More recently, as researchers have explored the actual practices of scientists, it has become apparent that there is less of a universal scientific method and more a collection of practices that have been grouped together as scientific. These differences between methods only deepen the questions about why science provides us with knowledge and whether there is a scientific method that deserves our epistemic confidence.
Is there any scientific certainty?
Once again, an important Western intellectual tradition that seeks, or claims, epistemic certainty yet the various attempts to justify this certainty come apart when we look closer. The scientific tradition is notable, as unlike others we have looked at, it seeks to build epistemic confidence through a method that assumes fallibility in human rationality. However, the exact nature of the scientific method is slippery to pin down and open to doubts.
This leaves us with something of a paradox. Science as a method, or a set of practices, has clearly been highly successful at generating knowledge of the world and has improved our lives in many different ways. However, we can’t convincingly explain why it has been successful and don’t have clear rationale for trusting it gives us reliable knowledge - beyond the fact that it has worked. We are confident science gives us knowledge but we can’t really say why.
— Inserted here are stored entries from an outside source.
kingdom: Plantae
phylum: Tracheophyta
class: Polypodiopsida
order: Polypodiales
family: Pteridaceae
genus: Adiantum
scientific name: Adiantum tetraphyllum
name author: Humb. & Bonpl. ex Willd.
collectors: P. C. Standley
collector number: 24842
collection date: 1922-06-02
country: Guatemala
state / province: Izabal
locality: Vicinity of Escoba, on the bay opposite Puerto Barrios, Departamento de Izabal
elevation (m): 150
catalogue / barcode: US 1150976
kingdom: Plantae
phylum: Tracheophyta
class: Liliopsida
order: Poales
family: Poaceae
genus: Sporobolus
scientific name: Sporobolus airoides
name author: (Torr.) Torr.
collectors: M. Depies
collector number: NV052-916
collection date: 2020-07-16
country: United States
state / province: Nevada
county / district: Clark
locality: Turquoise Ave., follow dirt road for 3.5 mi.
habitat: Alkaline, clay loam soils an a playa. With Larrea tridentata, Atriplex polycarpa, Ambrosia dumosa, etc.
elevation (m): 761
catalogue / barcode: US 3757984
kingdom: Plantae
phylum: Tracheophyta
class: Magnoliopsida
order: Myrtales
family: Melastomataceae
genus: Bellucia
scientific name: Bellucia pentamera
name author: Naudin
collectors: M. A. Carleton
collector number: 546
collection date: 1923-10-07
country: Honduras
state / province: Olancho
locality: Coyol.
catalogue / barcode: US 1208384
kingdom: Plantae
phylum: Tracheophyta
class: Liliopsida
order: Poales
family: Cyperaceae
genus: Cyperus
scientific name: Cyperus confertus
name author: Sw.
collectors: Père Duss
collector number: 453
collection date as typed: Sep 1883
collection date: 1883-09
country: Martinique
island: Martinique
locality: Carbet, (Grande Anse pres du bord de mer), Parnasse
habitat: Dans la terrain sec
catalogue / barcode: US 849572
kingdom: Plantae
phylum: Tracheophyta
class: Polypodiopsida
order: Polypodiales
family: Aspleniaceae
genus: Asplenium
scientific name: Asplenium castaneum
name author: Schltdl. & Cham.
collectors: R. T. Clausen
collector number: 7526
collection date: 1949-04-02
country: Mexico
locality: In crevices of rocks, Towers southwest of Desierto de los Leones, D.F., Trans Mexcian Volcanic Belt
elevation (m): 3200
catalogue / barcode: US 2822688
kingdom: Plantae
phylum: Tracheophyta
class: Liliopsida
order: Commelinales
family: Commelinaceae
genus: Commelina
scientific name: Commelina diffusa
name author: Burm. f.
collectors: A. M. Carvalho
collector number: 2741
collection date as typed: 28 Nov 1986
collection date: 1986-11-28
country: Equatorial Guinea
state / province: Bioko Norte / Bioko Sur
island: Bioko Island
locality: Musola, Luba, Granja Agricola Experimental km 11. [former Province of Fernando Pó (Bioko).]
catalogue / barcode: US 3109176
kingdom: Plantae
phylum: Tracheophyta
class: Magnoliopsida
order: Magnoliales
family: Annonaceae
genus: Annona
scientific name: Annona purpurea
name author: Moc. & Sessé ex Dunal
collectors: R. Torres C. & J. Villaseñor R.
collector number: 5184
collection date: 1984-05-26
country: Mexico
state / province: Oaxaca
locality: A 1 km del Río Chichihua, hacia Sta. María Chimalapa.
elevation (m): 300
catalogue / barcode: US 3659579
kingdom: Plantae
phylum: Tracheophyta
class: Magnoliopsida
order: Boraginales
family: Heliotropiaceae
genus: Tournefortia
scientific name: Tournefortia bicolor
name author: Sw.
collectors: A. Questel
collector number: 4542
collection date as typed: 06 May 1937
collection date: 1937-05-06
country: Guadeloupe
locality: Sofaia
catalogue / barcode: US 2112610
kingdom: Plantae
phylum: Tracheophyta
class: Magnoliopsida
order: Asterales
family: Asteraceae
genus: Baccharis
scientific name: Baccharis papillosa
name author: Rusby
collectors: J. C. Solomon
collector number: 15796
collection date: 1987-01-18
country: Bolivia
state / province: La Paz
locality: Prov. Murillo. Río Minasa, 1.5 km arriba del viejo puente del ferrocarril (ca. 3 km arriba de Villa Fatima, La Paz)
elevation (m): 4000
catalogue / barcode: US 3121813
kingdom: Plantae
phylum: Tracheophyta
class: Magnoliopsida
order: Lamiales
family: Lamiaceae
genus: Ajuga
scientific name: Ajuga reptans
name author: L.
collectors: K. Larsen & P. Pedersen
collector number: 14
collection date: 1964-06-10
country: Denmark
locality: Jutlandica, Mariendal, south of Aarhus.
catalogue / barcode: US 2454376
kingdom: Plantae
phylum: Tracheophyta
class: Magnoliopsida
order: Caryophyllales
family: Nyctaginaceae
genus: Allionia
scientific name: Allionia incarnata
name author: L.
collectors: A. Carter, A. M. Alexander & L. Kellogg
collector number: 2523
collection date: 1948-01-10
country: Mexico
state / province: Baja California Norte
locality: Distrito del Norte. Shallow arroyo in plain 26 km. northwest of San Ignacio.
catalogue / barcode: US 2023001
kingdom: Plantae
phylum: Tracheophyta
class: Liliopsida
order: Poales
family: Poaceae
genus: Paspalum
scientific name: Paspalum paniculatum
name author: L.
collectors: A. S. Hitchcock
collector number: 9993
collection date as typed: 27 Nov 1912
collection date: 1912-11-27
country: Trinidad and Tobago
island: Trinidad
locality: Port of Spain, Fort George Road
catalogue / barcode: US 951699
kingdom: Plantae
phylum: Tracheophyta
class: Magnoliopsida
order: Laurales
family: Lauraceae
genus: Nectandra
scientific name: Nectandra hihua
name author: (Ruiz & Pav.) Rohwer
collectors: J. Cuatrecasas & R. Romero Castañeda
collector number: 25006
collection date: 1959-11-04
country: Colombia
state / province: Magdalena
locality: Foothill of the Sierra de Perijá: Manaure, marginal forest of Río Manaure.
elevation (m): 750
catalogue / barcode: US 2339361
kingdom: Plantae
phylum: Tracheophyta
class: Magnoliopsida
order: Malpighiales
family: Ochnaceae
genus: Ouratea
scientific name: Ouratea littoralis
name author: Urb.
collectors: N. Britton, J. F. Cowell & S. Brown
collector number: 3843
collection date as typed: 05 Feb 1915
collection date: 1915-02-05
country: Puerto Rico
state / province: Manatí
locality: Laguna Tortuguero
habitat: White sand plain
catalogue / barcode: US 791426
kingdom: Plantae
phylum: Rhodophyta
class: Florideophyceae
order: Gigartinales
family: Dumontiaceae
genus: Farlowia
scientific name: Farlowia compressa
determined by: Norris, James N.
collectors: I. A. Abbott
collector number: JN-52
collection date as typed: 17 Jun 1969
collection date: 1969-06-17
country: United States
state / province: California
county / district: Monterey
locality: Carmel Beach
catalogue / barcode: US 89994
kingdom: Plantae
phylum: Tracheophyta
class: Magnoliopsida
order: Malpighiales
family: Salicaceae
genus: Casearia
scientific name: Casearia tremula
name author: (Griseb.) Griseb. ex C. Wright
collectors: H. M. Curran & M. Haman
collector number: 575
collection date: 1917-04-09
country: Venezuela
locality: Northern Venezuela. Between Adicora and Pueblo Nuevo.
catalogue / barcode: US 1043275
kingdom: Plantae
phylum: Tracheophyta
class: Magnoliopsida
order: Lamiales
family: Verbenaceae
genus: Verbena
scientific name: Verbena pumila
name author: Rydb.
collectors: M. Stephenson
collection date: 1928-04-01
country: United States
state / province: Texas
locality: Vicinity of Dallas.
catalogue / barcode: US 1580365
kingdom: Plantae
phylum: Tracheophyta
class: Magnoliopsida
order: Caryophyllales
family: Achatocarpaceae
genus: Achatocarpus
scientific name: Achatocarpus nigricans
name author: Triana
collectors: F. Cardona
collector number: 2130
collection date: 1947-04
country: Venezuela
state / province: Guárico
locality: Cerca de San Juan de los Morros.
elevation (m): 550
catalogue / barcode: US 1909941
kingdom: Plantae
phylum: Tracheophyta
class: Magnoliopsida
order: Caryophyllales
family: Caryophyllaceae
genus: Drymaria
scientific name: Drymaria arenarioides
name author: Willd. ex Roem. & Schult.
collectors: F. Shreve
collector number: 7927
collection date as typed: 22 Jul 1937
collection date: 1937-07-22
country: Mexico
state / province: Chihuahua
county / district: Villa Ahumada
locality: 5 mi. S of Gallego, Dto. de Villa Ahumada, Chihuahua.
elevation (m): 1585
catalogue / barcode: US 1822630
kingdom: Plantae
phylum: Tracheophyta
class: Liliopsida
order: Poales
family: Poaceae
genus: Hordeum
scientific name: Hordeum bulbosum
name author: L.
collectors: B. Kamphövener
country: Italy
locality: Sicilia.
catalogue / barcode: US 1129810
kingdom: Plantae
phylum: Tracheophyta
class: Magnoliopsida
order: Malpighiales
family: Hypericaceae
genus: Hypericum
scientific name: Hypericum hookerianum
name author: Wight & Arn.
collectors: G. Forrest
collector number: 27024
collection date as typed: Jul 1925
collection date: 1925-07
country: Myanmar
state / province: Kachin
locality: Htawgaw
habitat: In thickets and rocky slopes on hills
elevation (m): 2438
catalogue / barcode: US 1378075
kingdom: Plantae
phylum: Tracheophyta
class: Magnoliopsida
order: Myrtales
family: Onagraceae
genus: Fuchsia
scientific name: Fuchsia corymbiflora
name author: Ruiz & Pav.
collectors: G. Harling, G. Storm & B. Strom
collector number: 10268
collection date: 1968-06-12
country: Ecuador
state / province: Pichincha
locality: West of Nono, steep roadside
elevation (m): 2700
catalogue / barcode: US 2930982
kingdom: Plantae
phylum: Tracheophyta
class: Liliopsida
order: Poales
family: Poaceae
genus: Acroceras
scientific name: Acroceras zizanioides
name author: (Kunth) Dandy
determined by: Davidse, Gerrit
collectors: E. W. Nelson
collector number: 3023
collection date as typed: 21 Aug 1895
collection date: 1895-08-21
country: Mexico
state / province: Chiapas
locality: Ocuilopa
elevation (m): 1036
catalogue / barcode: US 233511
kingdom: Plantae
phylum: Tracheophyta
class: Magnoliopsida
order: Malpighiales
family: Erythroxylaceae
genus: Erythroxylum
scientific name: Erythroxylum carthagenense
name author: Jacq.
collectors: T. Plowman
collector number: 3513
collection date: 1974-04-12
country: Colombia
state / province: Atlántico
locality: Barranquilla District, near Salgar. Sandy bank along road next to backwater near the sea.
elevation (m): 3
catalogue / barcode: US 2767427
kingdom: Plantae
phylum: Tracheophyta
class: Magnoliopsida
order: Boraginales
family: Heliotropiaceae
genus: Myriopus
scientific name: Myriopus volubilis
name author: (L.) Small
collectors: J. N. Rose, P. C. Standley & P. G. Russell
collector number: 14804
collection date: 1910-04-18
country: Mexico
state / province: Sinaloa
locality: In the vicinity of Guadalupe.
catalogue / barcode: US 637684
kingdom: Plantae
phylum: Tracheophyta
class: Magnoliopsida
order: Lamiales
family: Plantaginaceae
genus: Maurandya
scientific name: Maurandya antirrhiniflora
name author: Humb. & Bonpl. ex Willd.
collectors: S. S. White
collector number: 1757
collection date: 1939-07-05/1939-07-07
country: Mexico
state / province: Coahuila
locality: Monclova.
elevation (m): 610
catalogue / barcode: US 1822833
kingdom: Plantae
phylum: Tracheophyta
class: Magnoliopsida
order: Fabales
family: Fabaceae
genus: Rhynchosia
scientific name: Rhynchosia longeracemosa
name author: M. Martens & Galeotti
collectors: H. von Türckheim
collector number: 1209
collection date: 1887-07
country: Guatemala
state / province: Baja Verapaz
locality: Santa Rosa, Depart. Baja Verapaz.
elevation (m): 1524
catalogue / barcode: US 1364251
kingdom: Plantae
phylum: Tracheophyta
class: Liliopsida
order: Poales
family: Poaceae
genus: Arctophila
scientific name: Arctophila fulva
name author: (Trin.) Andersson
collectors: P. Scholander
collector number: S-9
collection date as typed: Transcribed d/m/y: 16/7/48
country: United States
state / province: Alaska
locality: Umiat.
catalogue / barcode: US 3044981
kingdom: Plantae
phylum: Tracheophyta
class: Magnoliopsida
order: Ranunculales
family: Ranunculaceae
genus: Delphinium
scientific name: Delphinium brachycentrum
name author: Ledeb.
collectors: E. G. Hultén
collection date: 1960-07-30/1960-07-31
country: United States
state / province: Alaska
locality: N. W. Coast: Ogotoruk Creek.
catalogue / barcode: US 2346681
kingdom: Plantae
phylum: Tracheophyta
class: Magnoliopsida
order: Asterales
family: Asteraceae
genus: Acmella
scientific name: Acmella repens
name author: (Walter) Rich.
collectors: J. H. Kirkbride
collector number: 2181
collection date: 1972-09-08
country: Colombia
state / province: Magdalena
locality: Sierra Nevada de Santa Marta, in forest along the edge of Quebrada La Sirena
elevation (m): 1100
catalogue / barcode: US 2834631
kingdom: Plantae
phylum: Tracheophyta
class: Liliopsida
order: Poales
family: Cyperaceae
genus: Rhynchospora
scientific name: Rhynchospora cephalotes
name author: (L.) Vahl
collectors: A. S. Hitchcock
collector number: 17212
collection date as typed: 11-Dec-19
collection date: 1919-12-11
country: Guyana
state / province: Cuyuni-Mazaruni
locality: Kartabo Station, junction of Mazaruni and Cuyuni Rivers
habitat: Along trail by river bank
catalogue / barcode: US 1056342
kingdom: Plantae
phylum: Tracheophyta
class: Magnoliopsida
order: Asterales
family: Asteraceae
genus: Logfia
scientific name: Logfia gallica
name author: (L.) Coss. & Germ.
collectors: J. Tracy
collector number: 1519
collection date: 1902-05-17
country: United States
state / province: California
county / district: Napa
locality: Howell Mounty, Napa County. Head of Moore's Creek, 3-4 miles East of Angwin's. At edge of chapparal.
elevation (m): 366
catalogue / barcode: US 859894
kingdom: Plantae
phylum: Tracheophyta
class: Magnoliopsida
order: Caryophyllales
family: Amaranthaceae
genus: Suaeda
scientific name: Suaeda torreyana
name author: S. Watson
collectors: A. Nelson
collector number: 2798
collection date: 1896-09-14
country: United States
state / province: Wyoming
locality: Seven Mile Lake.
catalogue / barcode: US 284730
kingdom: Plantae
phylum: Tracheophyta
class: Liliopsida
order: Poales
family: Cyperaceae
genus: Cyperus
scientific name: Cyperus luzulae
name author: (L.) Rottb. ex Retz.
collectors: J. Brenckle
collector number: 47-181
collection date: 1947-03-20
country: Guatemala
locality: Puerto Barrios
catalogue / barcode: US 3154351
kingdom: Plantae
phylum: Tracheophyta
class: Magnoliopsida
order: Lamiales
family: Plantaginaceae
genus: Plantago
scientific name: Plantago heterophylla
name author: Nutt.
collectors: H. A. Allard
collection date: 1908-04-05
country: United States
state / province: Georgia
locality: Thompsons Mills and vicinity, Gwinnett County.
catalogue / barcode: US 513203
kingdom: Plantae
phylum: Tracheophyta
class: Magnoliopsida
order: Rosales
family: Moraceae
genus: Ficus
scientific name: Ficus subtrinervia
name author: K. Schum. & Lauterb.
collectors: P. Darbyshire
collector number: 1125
Perhaps, however, we have been looking at it the wrong way round. Science, as a tradition, was founded with a strong epistemic humility: human reasoning was liable to error and therefore we needed to test thinking rigorously against physical evidence. This humility demands that our focus is on the world around us and how it works, not on our logic, intuitive methods, thought patterns or expectations. This has meant that scientific methods and theories have, slowly over time, come to better reflect the nature of the world we live in. Methods for different parts of science have diverged as the focus of disciplines spread and scientists learnt how to make sense of different aspects of the world.
Assuming there is a single universal scientific method that was guaranteed to produce knowledge presumes there is some aspect of human rationality that is always epistemicly reliable. But this is at odds with science’s founding principle: epistemic humility. Perhaps the success of science is less a result of any method and more due to this fundamental attitude. The ongoing focus on submitting human ideas to the discipline of physical testing, and rejecting great ideas that don’t work, has built a reliable body of knowledge because we trusted human rationality less.
For the sake of simplicity, this article is going to leave a large amount of more technical, logic focused discussions of the nature of scientific knowledge. These mostly cover the same themes, just more precisely.
Excellent piece, with a lovely sharp question at the end. Your argument for the fallibility of science is strongly made. But at a practical level, I wonder if the question for society should be put as 'what is the least fallible method for determining our understanding of the world and, consequently, our actions within it'. This, in turn, begs a question about when and where does the scientific method beat all other mechanisms (such as reason). One of the limitations of science (as you observe) is translating what is precisely observable (which temporally sits innately in the past or present and is tied to a specific set of contexts) into a guide for the future. The bridge to the future lies, as Galileo brilliantly observed, in creating a general proposition which we expect to be true at least most of the time. At a societal (and even a personal level), these propositions are definitionally uncertain as they relate to an unrevealed future - and provides another reason I suspect for humility and a decision making model that draws widely on all thinking traditions.